What needs to be done
Tally up the lines below containing the string "Value", then write the number alone.

-- Exercise input follows --

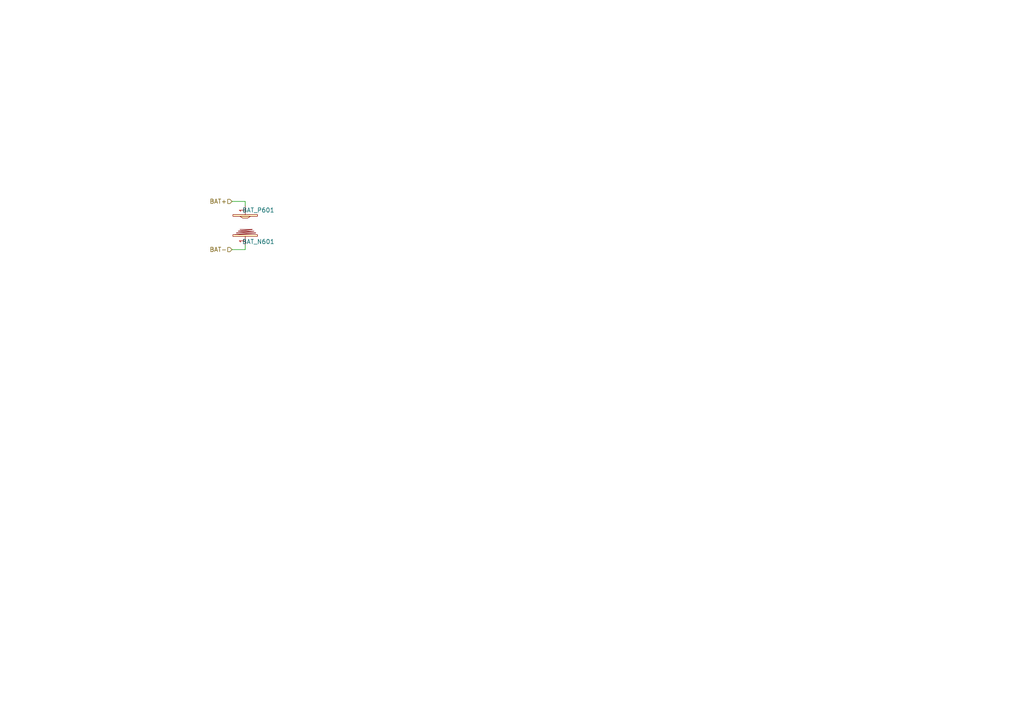
<source format=kicad_sch>
(kicad_sch
	(version 20250114)
	(generator "eeschema")
	(generator_version "9.0")
	(uuid "bed04f10-ea18-42cf-881d-9db8ae111538")
	(paper "A4")
	
	(wire
		(pts
			(xy 71.12 71.12) (xy 71.12 72.39)
		)
		(stroke
			(width 0)
			(type default)
		)
		(uuid "9b6642ea-3074-4758-8330-98af46b0812a")
	)
	(wire
		(pts
			(xy 67.31 72.39) (xy 71.12 72.39)
		)
		(stroke
			(width 0)
			(type default)
		)
		(uuid "9c18cfe6-6065-4574-bbe6-6ec81e714aa4")
	)
	(wire
		(pts
			(xy 67.31 58.42) (xy 71.12 58.42)
		)
		(stroke
			(width 0)
			(type default)
		)
		(uuid "af6db897-d974-4c44-8a60-44e7bc06f8b9")
	)
	(wire
		(pts
			(xy 71.12 59.69) (xy 71.12 58.42)
		)
		(stroke
			(width 0)
			(type default)
		)
		(uuid "f3cf4002-a52d-4355-b903-fe6de4e504c5")
	)
	(hierarchical_label "BAT+"
		(shape input)
		(at 67.31 58.42 180)
		(effects
			(font
				(size 1.27 1.27)
			)
			(justify right)
		)
		(uuid "4a343ae9-ac74-43e0-9db0-44d7bed7c770")
	)
	(hierarchical_label "BAT-"
		(shape input)
		(at 67.31 72.39 180)
		(effects
			(font
				(size 1.27 1.27)
			)
			(justify right)
		)
		(uuid "b875bc8e-103e-4a51-917e-9a8f42702441")
	)
	(symbol
		(lib_name "MY-18650-04-J_1")
		(lib_id "cacophony-library:MY-18650-04-J")
		(at 71.12 62.23 0)
		(unit 1)
		(exclude_from_sim no)
		(in_bom yes)
		(on_board yes)
		(dnp no)
		(uuid "4ec72a00-40fe-40dc-b6b3-e2ec578d4119")
		(property "Reference" "BAT_P601"
			(at 74.93 60.96 0)
			(effects
				(font
					(size 1.27 1.27)
				)
			)
		)
		(property "Value" "MY-18650-04-J"
			(at 71.12 68.58 0)
			(effects
				(font
					(size 1.27 1.27)
				)
				(hide yes)
			)
		)
		(property "Footprint" "cacophony-library:BAT-TH_MY-18650-04-J"
			(at 71.12 69.85 0)
			(effects
				(font
					(size 1.27 1.27)
				)
				(hide yes)
			)
		)
		(property "Datasheet" ""
			(at 71.12 62.23 0)
			(effects
				(font
					(size 1.27 1.27)
				)
				(hide yes)
			)
		)
		(property "Description" ""
			(at 71.12 62.23 0)
			(effects
				(font
					(size 1.27 1.27)
				)
				(hide yes)
			)
		)
		(property "LCSC Part" "C19184125"
			(at 71.12 72.39 0)
			(effects
				(font
					(size 1.27 1.27)
				)
				(hide yes)
			)
		)
		(property "Sim.Device" ""
			(at 71.12 62.23 0)
			(effects
				(font
					(size 1.27 1.27)
				)
				(hide yes)
			)
		)
		(property "Sim.Pins" ""
			(at 71.12 62.23 0)
			(effects
				(font
					(size 1.27 1.27)
				)
				(hide yes)
			)
		)
		(property "Sim.Type" ""
			(at 71.12 62.23 0)
			(effects
				(font
					(size 1.27 1.27)
				)
				(hide yes)
			)
		)
		(pin "1"
			(uuid "220cb943-bb27-4901-a5fc-c4bb068f05fc")
		)
		(instances
			(project "solar-ltc4015"
				(path "/822b745e-d66e-4222-a6d2-360780548724/0b8be8d4-33b8-43f8-a621-cfffdb00adc1"
					(reference "BAT_P601")
					(unit 1)
				)
				(path "/822b745e-d66e-4222-a6d2-360780548724/3a146c5b-aeda-46d8-bbb1-89f188fd1177"
					(reference "BAT_P1901")
					(unit 1)
				)
				(path "/822b745e-d66e-4222-a6d2-360780548724/499a9f18-aee7-48eb-af0b-e42535883be8"
					(reference "BAT_P1001")
					(unit 1)
				)
				(path "/822b745e-d66e-4222-a6d2-360780548724/8473e5ab-1b52-4618-9c31-b55bc33a6e7d"
					(reference "BAT_P801")
					(unit 1)
				)
				(path "/822b745e-d66e-4222-a6d2-360780548724/9e6fc407-dbb1-4472-a1b4-0094514515a9"
					(reference "BAT_P2201")
					(unit 1)
				)
				(path "/822b745e-d66e-4222-a6d2-360780548724/af85c0ba-22f4-4087-9e51-1d9d939c93b2"
					(reference "BAT_P1601")
					(unit 1)
				)
				(path "/822b745e-d66e-4222-a6d2-360780548724/b643f6a1-2965-40ba-b1ad-c27e24b38dac"
					(reference "BAT_P1201")
					(unit 1)
				)
				(path "/822b745e-d66e-4222-a6d2-360780548724/c7f85434-bfd4-43a9-b463-07aadad70c05"
					(reference "BAT_P2101")
					(unit 1)
				)
				(path "/822b745e-d66e-4222-a6d2-360780548724/f1b7b992-0993-4627-b1e1-1583daf42a9b"
					(reference "BAT_P1401")
					(unit 1)
				)
				(path "/822b745e-d66e-4222-a6d2-360780548724/f58a21be-7995-45e8-8962-f9b43e211553"
					(reference "BAT_P1701")
					(unit 1)
				)
				(path "/822b745e-d66e-4222-a6d2-360780548724/f5d793ba-31d2-4847-b901-c096bc7a4efe"
					(reference "BAT_P2001")
					(unit 1)
				)
			)
		)
	)
	(symbol
		(lib_id "cacophony-library:MY-18650-05-J")
		(at 71.12 68.58 0)
		(unit 1)
		(exclude_from_sim no)
		(in_bom yes)
		(on_board yes)
		(dnp no)
		(uuid "89bbc6d3-d0ab-4ec6-adee-5eb59e68b9f4")
		(property "Reference" "BAT_N601"
			(at 74.93 70.104 0)
			(effects
				(font
					(size 1.27 1.27)
				)
			)
		)
		(property "Value" "MY-18650-05-J"
			(at 71.12 60.96 0)
			(effects
				(font
					(size 1.27 1.27)
				)
				(hide yes)
			)
		)
		(property "Footprint" "cacophony-library:BAT-TH_MY-18650-05-J"
			(at 71.12 76.2 0)
			(effects
				(font
					(size 1.27 1.27)
				)
				(hide yes)
			)
		)
		(property "Datasheet" ""
			(at 71.12 68.58 0)
			(effects
				(font
					(size 1.27 1.27)
				)
				(hide yes)
			)
		)
		(property "Description" ""
			(at 71.12 68.58 0)
			(effects
				(font
					(size 1.27 1.27)
				)
				(hide yes)
			)
		)
		(property "LCSC Part" "C19184124"
			(at 71.12 78.74 0)
			(effects
				(font
					(size 1.27 1.27)
				)
				(hide yes)
			)
		)
		(property "Sim.Device" ""
			(at 71.12 68.58 0)
			(effects
				(font
					(size 1.27 1.27)
				)
				(hide yes)
			)
		)
		(property "Sim.Pins" ""
			(at 71.12 68.58 0)
			(effects
				(font
					(size 1.27 1.27)
				)
				(hide yes)
			)
		)
		(property "Sim.Type" ""
			(at 71.12 68.58 0)
			(effects
				(font
					(size 1.27 1.27)
				)
				(hide yes)
			)
		)
		(pin "1"
			(uuid "947b2196-33d1-4b1a-a0f0-e67a8c17afed")
		)
		(instances
			(project "solar-ltc4015"
				(path "/822b745e-d66e-4222-a6d2-360780548724/0b8be8d4-33b8-43f8-a621-cfffdb00adc1"
					(reference "BAT_N601")
					(unit 1)
				)
				(path "/822b745e-d66e-4222-a6d2-360780548724/3a146c5b-aeda-46d8-bbb1-89f188fd1177"
					(reference "BAT_N1901")
					(unit 1)
				)
				(path "/822b745e-d66e-4222-a6d2-360780548724/499a9f18-aee7-48eb-af0b-e42535883be8"
					(reference "BAT_N1001")
					(unit 1)
				)
				(path "/822b745e-d66e-4222-a6d2-360780548724/8473e5ab-1b52-4618-9c31-b55bc33a6e7d"
					(reference "BAT_N801")
					(unit 1)
				)
				(path "/822b745e-d66e-4222-a6d2-360780548724/9e6fc407-dbb1-4472-a1b4-0094514515a9"
					(reference "BAT_N2201")
					(unit 1)
				)
				(path "/822b745e-d66e-4222-a6d2-360780548724/af85c0ba-22f4-4087-9e51-1d9d939c93b2"
					(reference "BAT_N1601")
					(unit 1)
				)
				(path "/822b745e-d66e-4222-a6d2-360780548724/b643f6a1-2965-40ba-b1ad-c27e24b38dac"
					(reference "BAT_N1201")
					(unit 1)
				)
				(path "/822b745e-d66e-4222-a6d2-360780548724/c7f85434-bfd4-43a9-b463-07aadad70c05"
					(reference "BAT_N2101")
					(unit 1)
				)
				(path "/822b745e-d66e-4222-a6d2-360780548724/f1b7b992-0993-4627-b1e1-1583daf42a9b"
					(reference "BAT_N1401")
					(unit 1)
				)
				(path "/822b745e-d66e-4222-a6d2-360780548724/f58a21be-7995-45e8-8962-f9b43e211553"
					(reference "BAT_N1701")
					(unit 1)
				)
				(path "/822b745e-d66e-4222-a6d2-360780548724/f5d793ba-31d2-4847-b901-c096bc7a4efe"
					(reference "BAT_N2001")
					(unit 1)
				)
			)
		)
	)
)

</source>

-- Exercise input concluded --

Output below
2